Aşkın soluğu iyice zayiflamıştı. Azrail aşkı yok edeceği anı nefretle beraber bekliyordu. Pencereden kara bir bulut gibi içeri sızdılar. Nefretin N'si ile KenaNalan'ın N'si birbirlerini görünce allak bullak oldular. Azail iki adım geriledi.

Aşk inledi.

N'ler oluyor böyle!!!!

İşte edebiyatın gücü!

Yapıştırıcı tutkal gibi!

Panzehir gibi...

KenaNalan'ın N'si Nefret'in N'sini bir uzanışta aldı. Parmaklarında çıtır çıtır pire gibi ezdi.

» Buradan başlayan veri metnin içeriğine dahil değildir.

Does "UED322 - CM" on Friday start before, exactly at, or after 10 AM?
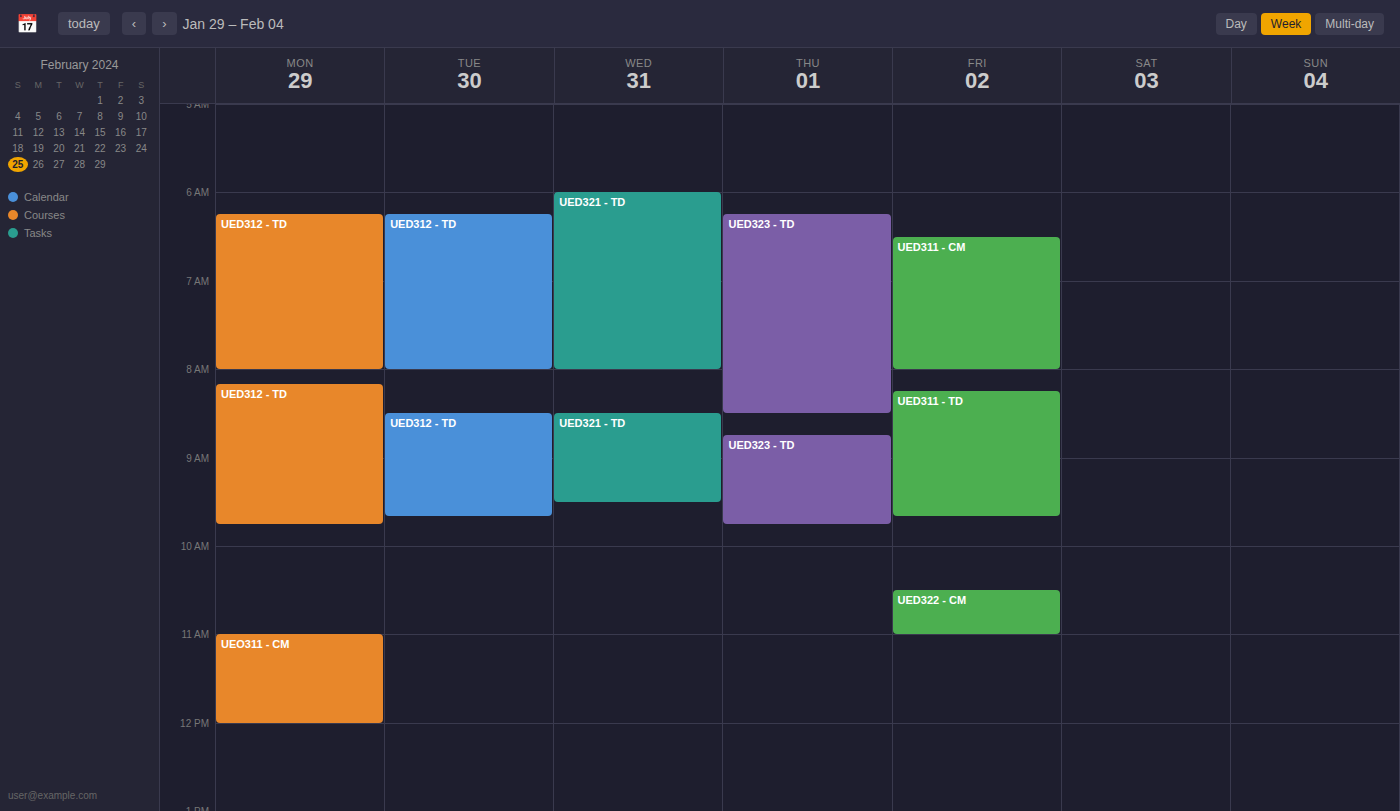
10:30 AM -- after 10 AM, 30 minutes below the 10 AM line.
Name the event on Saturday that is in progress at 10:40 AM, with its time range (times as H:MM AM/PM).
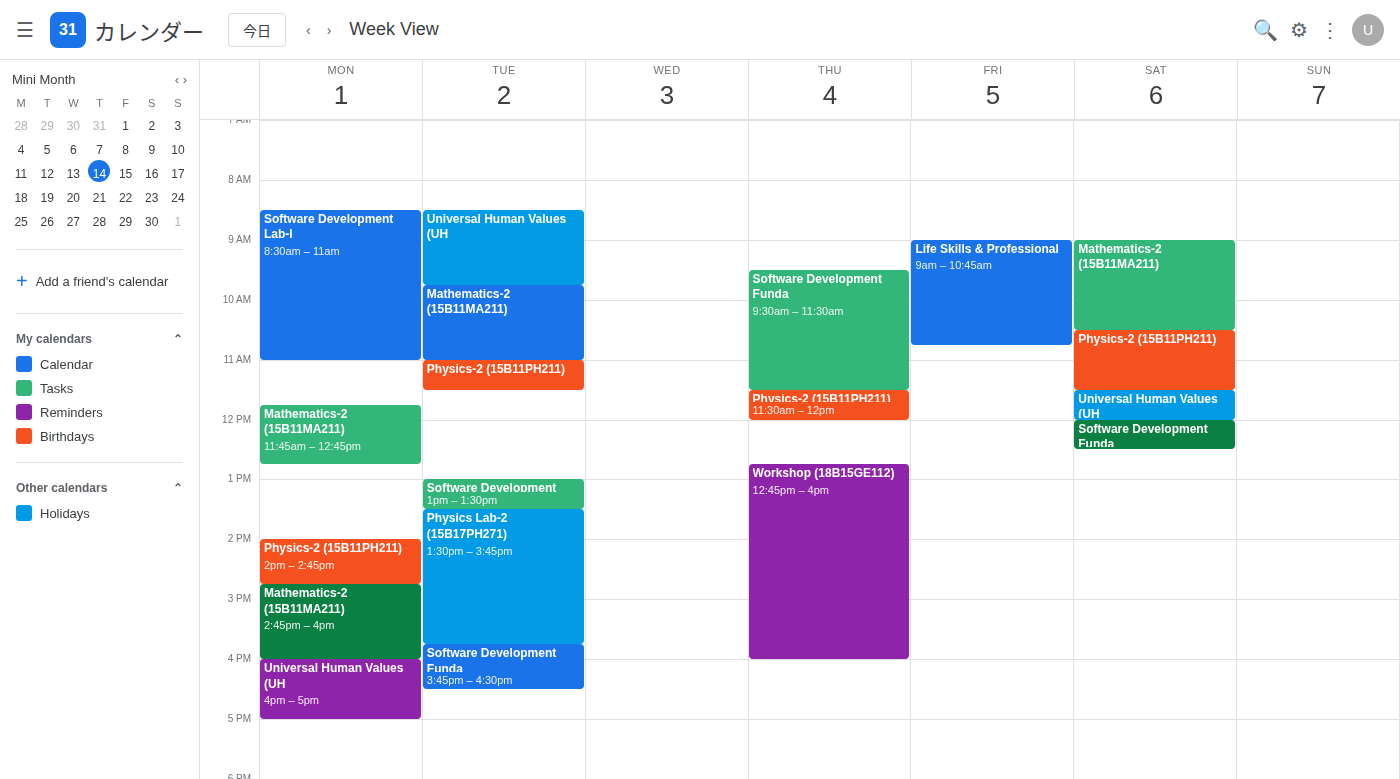
"Physics-2 (15B11PH211)", 10:30 AM to 11:30 AM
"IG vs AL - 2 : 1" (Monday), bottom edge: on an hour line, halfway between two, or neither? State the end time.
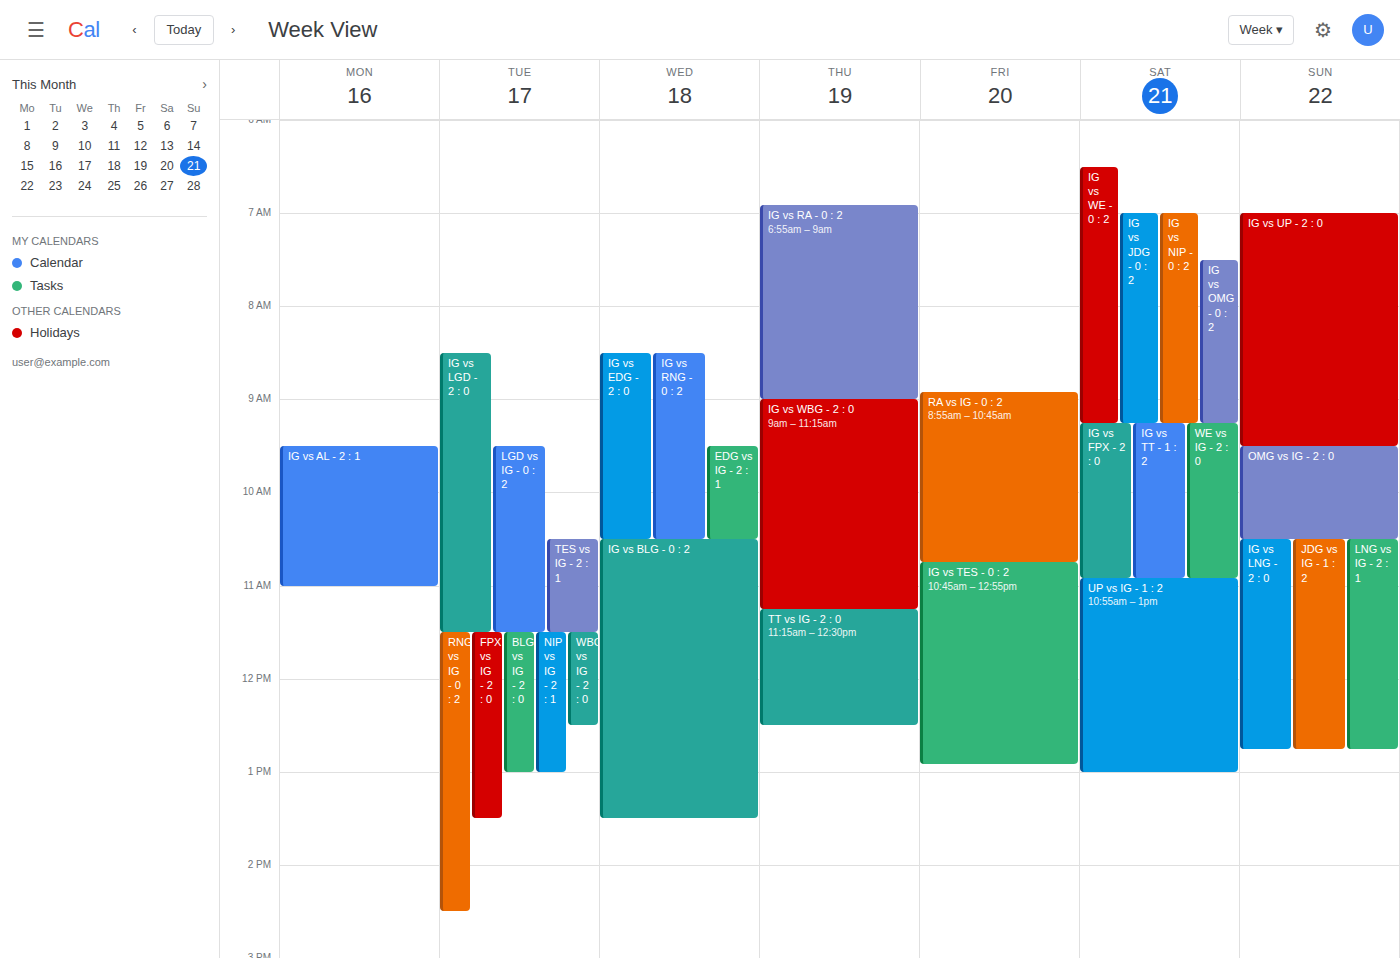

ANONİMLER KenaNalan sloganları ile medyayı, seks sanyicilerini ve dahi ilaç sanayicilerini çiğneyip geçtiler. KenaNalan'ın N'sinin Nefret'in N'sini elinde ezdiği gibi ANONİM de onları ayakları altında ezdi.

Çöp kamyonu geldi. Bahçedeki hediye dağını alıp geridönüşüm kutusuna attı. Ve çöpçüler geri dönüşmeyecek şekilde çöpü sildiler.

Aşk'a gelince...

Aşk'ın soluk alışı biraz düzeldi. Aşk'ın kulağına ANONİM'in sesi gelmeye başladı. Aşk bu sesi duydukça şifa buluyordu.

KenaNalan daha sıkı el ele tutuştular. İşte Türk film endüstrisinin yarattığı en imkansız olay olarak orada duruyorlardı. Zengin adam fakir kız edebiyatı işe yaramış gibi görünüyordu. Sokaktan gelen ses bunu doğruluyordu. ANONİM KenaNalan diyor başka şey demiyordu.

AŞK'ın N'si yoktu ki nefretin N'sini yenebilsin. O güç KenaNalan'daydı. ANONİM de bunu anlamıştı.

İşte mutlu son.

AŞK UYANDI artık. Uyanır uyanmaz büyümeye ve sarmaya başladı her yanı.

Ben böyle uyanık aşk görmedim. Doktor Sümen'in ve N'siz kalan EFRET'in yanından ipeksi bir hışırtı ile geçti. Gökyüzüne yeryüzüne dağa bahçeye sokağa doğru yayıldı. Her yer AŞK oldu.